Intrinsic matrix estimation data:
*** Begin section ***
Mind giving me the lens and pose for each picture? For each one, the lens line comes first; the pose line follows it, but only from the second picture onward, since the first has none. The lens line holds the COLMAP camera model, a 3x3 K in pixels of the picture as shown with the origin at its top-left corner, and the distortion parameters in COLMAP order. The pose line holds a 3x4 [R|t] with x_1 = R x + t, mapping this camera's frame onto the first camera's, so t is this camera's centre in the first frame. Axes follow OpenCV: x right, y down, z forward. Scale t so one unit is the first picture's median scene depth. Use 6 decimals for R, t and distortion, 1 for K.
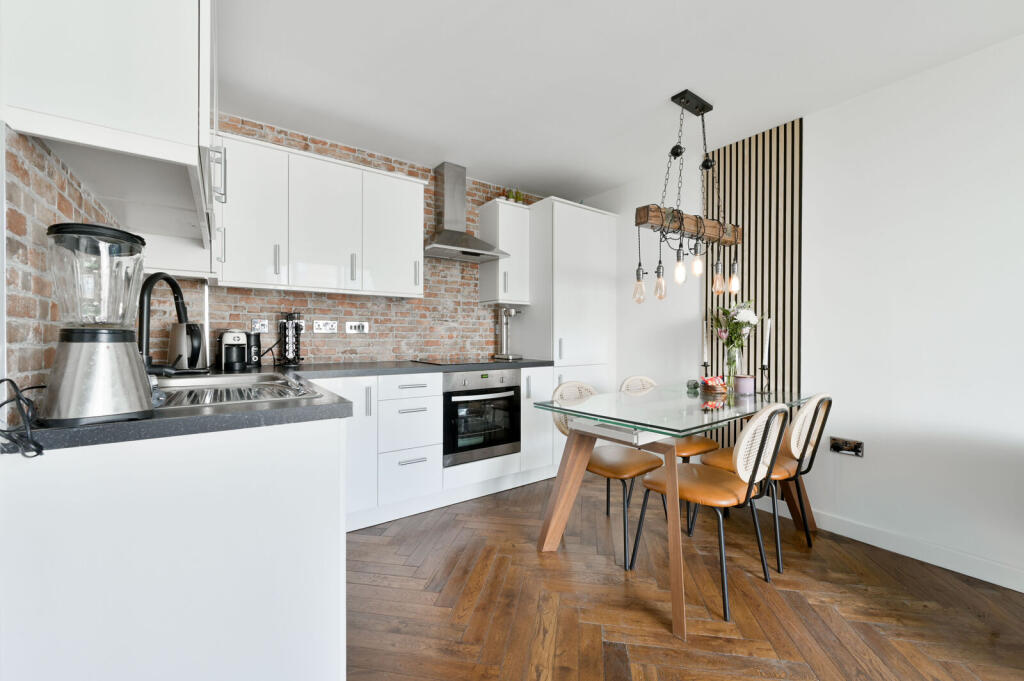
lens RADIAL K [[408.6, 0, 502.3], [0, 408.6, 339.6], [0, 0, 1]] dist [0.002522, 0.000133]
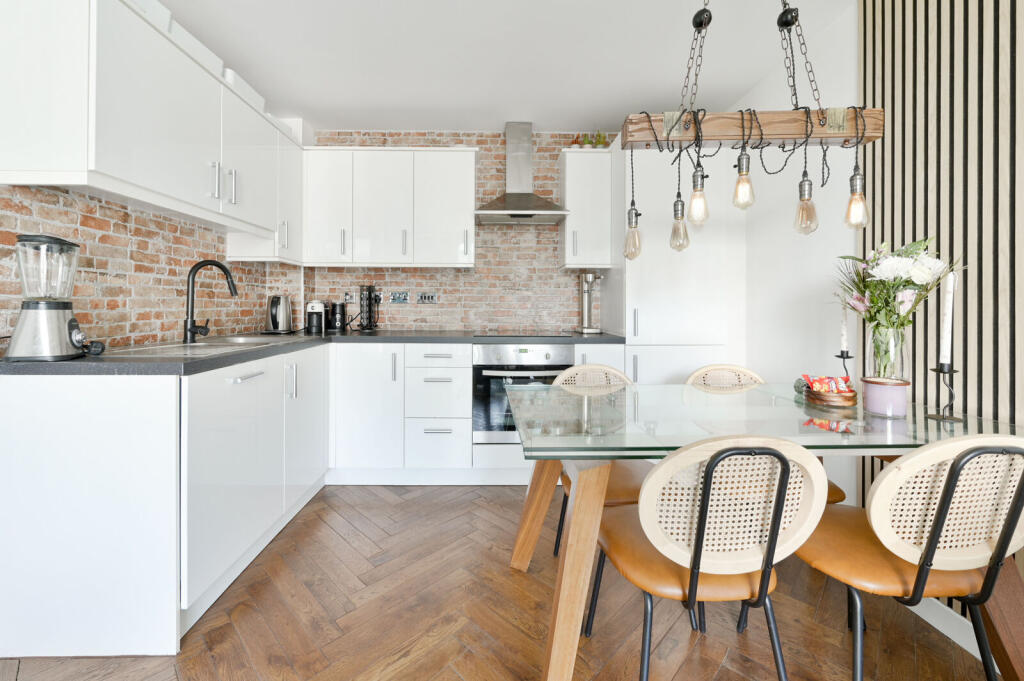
lens RADIAL K [[408.6, 0, 488.1], [0, 408.6, 306.2], [0, 0, 1]] dist [0.002522, 0.000133]
pose [[0.819003, 0.001591, -0.573788, 0.402700], [-0.006249, 0.999962, -0.006145, -0.002005], [0.573756, 0.008618, 0.818981, 0.219882]]
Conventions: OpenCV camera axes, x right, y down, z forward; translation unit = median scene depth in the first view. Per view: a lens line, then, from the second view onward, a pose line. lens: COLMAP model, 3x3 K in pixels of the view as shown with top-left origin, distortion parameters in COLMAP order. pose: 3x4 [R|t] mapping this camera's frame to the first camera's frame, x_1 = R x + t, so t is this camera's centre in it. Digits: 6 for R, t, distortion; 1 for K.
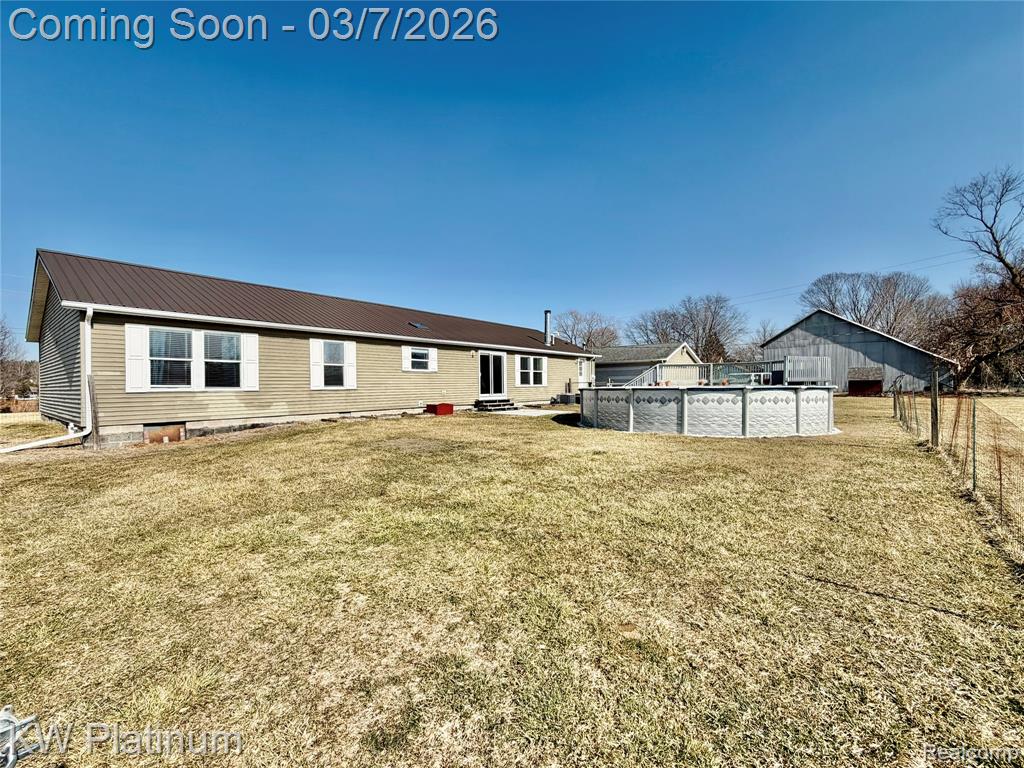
lens RADIAL K [[428.5, 0, 511.9], [0, 428.5, 387.3], [0, 0, 1]] dist [0.005076, 0.000632]
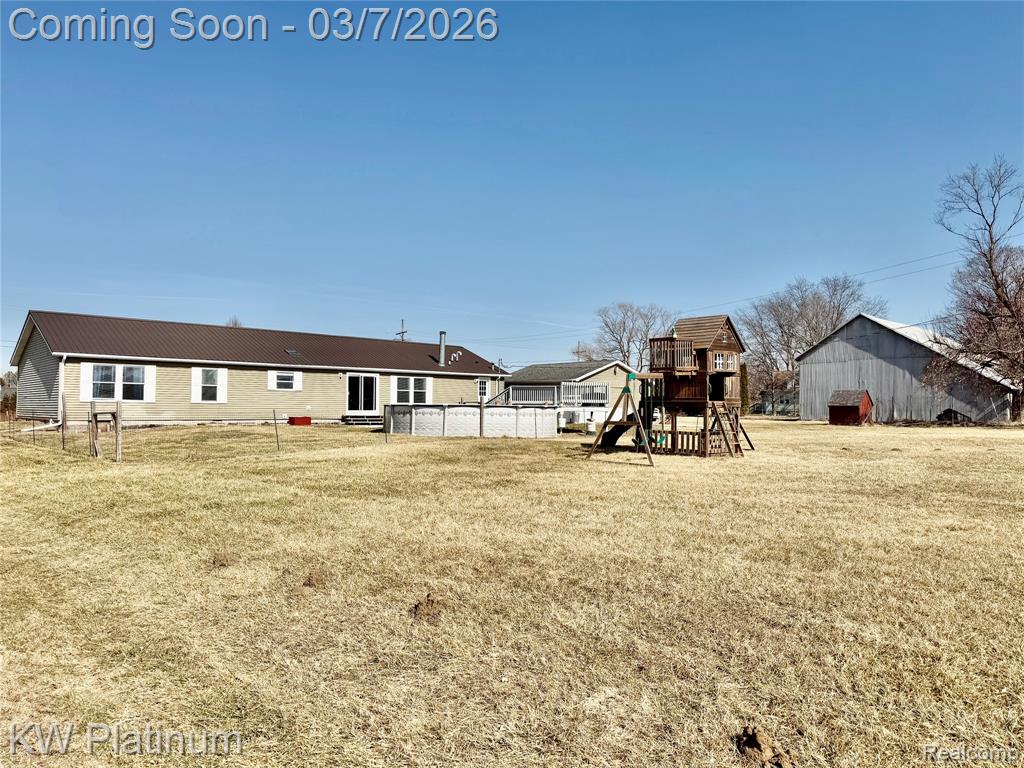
*** End section ***
→ TASK DIRECTIONS
Reproduce the records in full, exactly as they appear, and show none of the pictures.

→ TASK RESPONSE
Mind giving me the lens and pose for each picture? For each one, the lens line comes first; the pose line follows it, but only from the second picture onward, since the first has none. The lens line holds the COLMAP camera model, a 3x3 K in pixels of the picture as shown with the origin at its top-left corner, and the distortion parameters in COLMAP order. The pose line holds a 3x4 [R|t] with x_1 = R x + t, mapping this camera's frame onto the first camera's, so t is this camera's centre in the first frame. Axes follow OpenCV: x right, y down, z forward. Scale t so one unit is the first picture's median scene depth. Use 6 decimals for R, t and distortion, 1 for K.
lens RADIAL K [[408.6, 0, 502.3], [0, 408.6, 339.6], [0, 0, 1]] dist [0.002522, 0.000133]
lens RADIAL K [[408.6, 0, 488.1], [0, 408.6, 306.2], [0, 0, 1]] dist [0.002522, 0.000133]
pose [[0.819003, 0.001591, -0.573788, 0.402700], [-0.006249, 0.999962, -0.006145, -0.002005], [0.573756, 0.008618, 0.818981, 0.219882]]
Conventions: OpenCV camera axes, x right, y down, z forward; translation unit = median scene depth in the first view. Per view: a lens line, then, from the second view onward, a pose line. lens: COLMAP model, 3x3 K in pixels of the view as shown with top-left origin, distortion parameters in COLMAP order. pose: 3x4 [R|t] mapping this camera's frame to the first camera's frame, x_1 = R x + t, so t is this camera's centre in it. Digits: 6 for R, t, distortion; 1 for K.
lens RADIAL K [[428.5, 0, 511.9], [0, 428.5, 387.3], [0, 0, 1]] dist [0.005076, 0.000632]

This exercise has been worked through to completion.